A powerful weapon at the ‘warrior’s disposal is his understanding of the difficulty of leaving his ‘floral contest’ victorious. What makes him a ‘warrior’ is not his perfection but precisely his imperfection which, as the greatest teacher, forces him to keep fighting in order to polish his uneven edges, which generate his pain and exhaustion. The change is extremely difficult and occurs generally as a result of a great pain that, on impact, gives rise to restructuring. For this reason, if he fails, the ‘warrior’ doesn’t lose hope, let alone abandon the fight. Patience is an invaluable principle in his endeavour; without fear of failure, he attempts self-improvement as many times as is necessary.

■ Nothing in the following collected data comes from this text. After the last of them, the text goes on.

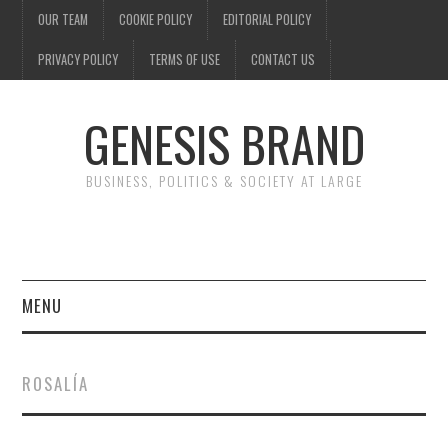
OUR TEAM
COOKIE POLICY
EDITORIAL POLICY
PRIVACY POLICY
TERMS OF USE
CONTACT US
GENESIS BRAND
BUSINESS, POLITICS & SOCIETY AT LARGE
MENU
ENTERTAINMENT
ROSALÍA
FINANCE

Another of the ‘warrior’s powerful tools is his detachment. Attachment to people, ideas, memories and objects makes humans extremely vulnerable and weak, as it restricts their decisions and limits their field of action. The desire to possess, that in some way is natural, has been severely exacerbated and reinforced by trade, managing to get people to attempt to fill the existential emptiness by buying and acquiring things. The ‘warrior,’ on the other hand, trains himself in his capacity to become detached from what he owns, making him a truly free being, invulnerable and powerful. By yearning for nothing, he can manage without anything. Thus, his manner is neither voracious nor abusive, but rather light and playful. By not getting bogged down in the snares of pleasure, he loves and pays attention to everybody equally. He doesn’t have anything, but neither does he need anything. He enjoys the world without mistreating or defacing it, he gives the best he can, and continues on his journey.

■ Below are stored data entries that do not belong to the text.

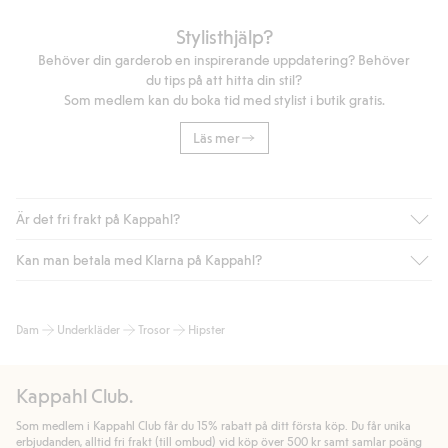
Stylisthjälp?
Behöver din garderob en inspirerande uppdatering? Behöver
du tips på att hitta din stil?
Som medlem kan du boka tid med stylist i butik gratis.
Läs mer
Är det fri frakt på Kappahl?
Kan man betala med Klarna på Kappahl?
Är du medlem i Kappahl Club har du alltid gratis frakt till butik
eller om du handlar för över 500kr med leverans till ombud
eller paketbox (gäller ej hemleverans). Frakten tas bort per
Ja, i samarbete med Klarna erbjuder vi smidig betalning med
Dam
Underkläder
Trosor
Hipster
automatik efter du loggat in och identifierats som medlem.
bland annat faktura och swish men även andra betalningssätt.
Genom att lämna information i kassan godkänner du Klarnas
Annars kostar frakten 39kr för ombudsleverans eller paketskåp
villkor. Genom att klicka på "Slutför köp" godkänner du Kappahls
(Instabox) och 59kr vid hemleverans oavsett hur mycket du
Kappahl Club.
allmänna villkor.
Läs mer om Klarnas betalningsvillkor
(extern
handlar för.
länk).
Som medlem i Kappahl Club får du 15% rabatt på ditt första köp. Du får unika
Läs mer
Läs mer
erbjudanden, alltid fri frakt (till ombud) vid köp över 500 kr samt samlar poäng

Finally, to abandon the fear of death is the greatest achievement a ‘warrior’ can attain. Since the dawn of time, the Ancient Mexicans have maintained a very broad relationship with death. One cannot attain thorough consciousness of life without also taking in death. In short, by merely pondering death and all her splendour and mystery, one can acquire the right balance in life. Physical death is nothing more than the beginning of an incorporeal experience on the astral plane. All living beings must die. In truth, there is nothing more terrifying and painful than to not have lived a life with intensity and full consciousness of the opportunity that is represented.

The ‘warrior’ understands that he fights tirelessly to liberate the being from the inertia of the material world, the ‘creatures of the night’ that threaten to put the light of the spirit out. He knows that at any given moment he could be forced to leave without any warning from death, and he awaits the grandiose moment fully prepared. Furthermore, in the hope of understanding the plenitude of his spirit, he fights every day to achieve it. The ‘floral contest battle’ makes his life grand, generous and transcendent.

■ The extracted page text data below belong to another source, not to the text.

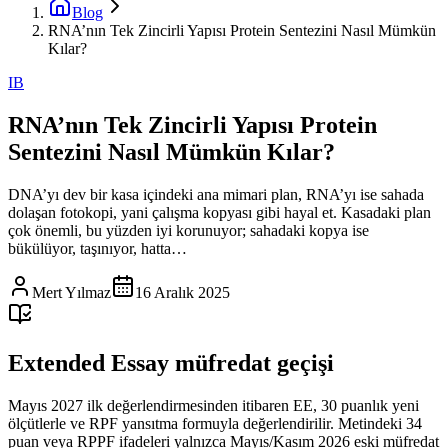
Blog
RNA’nın Tek Zincirli Yapısı Protein Sentezini Nasıl Mümkün
Kılar?
IB
RNA’nın Tek Zincirli Yapısı Protein
Sentezini Nasıl Mümkün Kılar?
DNA’yı dev bir kasa içindeki ana mimari plan, RNA’yı ise sahada
dolaşan fotokopi, yani çalışma kopyası gibi hayal et. Kasadaki plan
çok önemli, bu yüzden iyi korunuyor; sahadaki kopya ise
bükülüyor, taşınıyor, hatta…
Mert Yılmaz
16 Aralık 2025
Extended Essay müfredat geçişi
Mayıs 2027 ilk değerlendirmesinden itibaren EE, 30 puanlık yeni
ölçütlerle ve RPF yansıtma formuyla değerlendirilir. Metindeki 34
puan veya RPPF ifadeleri yalnızca Mayıs/Kasım 2026 eski müfredat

Quetzalcóatl – the feathered serpent- is the symbol of the material world as well as the spirit world. The serpent slithers upon the earth, the dust of the world, interacting with it, learning about it. The quetzal spreads out its wings to break through the clouds in search of its origins. The warrior assumed the same path as the ‘feathered serpent’ and would find transcendence in his ‘floral contest’. The end result doesn’t worry him; he already lives it by virtue of being a ‘warrior’. He walks towards the horizon of the ‘blossoming death’ fearlessly and without motive, in compliance with his destination. It would be hard to find a better way to live.